With all of this done it will be an opportunity to move on to some more interesting aspects of OpenSolaris on Xen networking.

For example, the Xen patches for Linux introduce the idea of deferred checksumming. In a typical domain 0 to domain U virtual network the packets are passed between domains either by copying between memory buffers or flipping pages. This should be a relatively safe operation, with little opportunity for corruption along the way and as a result perhaps it is reasonable to avoid the protocol layer checksum that would usually be performed. In both Linux and OpenSolaris, the domU network driver avoids performing the checksum calculation on packets destined from dom0 and marks a bit in the packet control block to indicate that this is the case. If the packet is actually destined for a remote host (i.e. one across a physical network), dom0 is expected to calculate and insert the checksum.

A similar mechanism applies in reverse, where packets from dom0 to domU are generally not checksummed. There’s a small amount of code in the OpenSolaris xennetf (domU network) driver to support this and it works well.

So far this is similar to a typical hardware checksum offload mechanism. An added complication is provided by the ability of the Linux dom0 to note that it has already verified the checksum of a packet received from a physical interface (either as a result of hardware doing the verification or a software check). A bit to represent “checksum good” is carried around with the packet and can be used if, for example, the packet is forwarded, to reduce the cost of updating the checksum. Adding a similar feature to the OpenSolaris IP stack is on my “to do” list.
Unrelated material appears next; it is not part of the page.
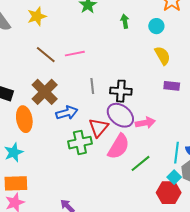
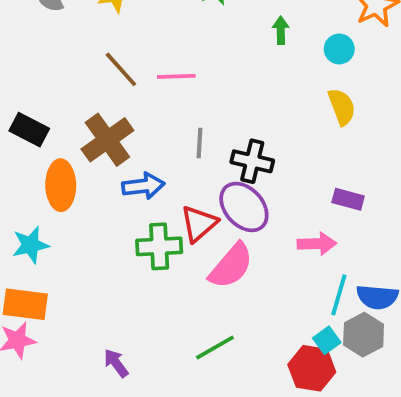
purple rectangle: (172, 86) -> (348, 199), moved
pink arrow: (145, 123) -> (317, 244), moved
green line: (140, 163) -> (215, 347), moved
Another interesting option to examine would be how the creation of the proposed Crossbow virtual NIC might be used. One possibility is to use a MAC based virtual NIC in domain 0 as the source/sink of packets for a domain U network interface. This would result in a network topology very similar to that of the bridged approach, but without the need to actually use a software bridge (so no need for spanning tree protocols, etc.). Further, if the Crossbow vNIC can take advantage of the ability to have a physical NIC receive packets destined to multiple MAC addresses, the need to have the physical NIC in promiscuous mode (a consequence of most software bridge implementations) can be removed. This would be good from a performance perspective.
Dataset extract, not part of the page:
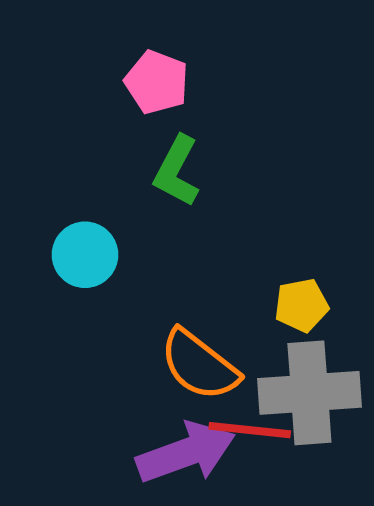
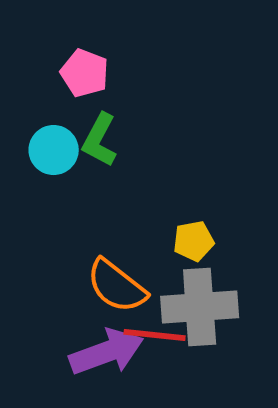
cyan circle: (85, 255) -> (54, 150), moved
Finally, the current Xen inter-domain network protocol is “point to point”. If two guest domains wish to communicate it’s necessary for all of the packets to flow through either the software bridge or the IP forwarding path in domain 0. A fully-connected mesh of links between domains would allow guest domains to communicate directly. Sun’s Logical Domains feature for the Niagara machines would appear to have a feature similar to this, it would be good to add similar support to Xen (maybe even take the LDoms code?). There is some possible issues with doing this, but also interest in a simpler inter-domain transport which is a good starting point.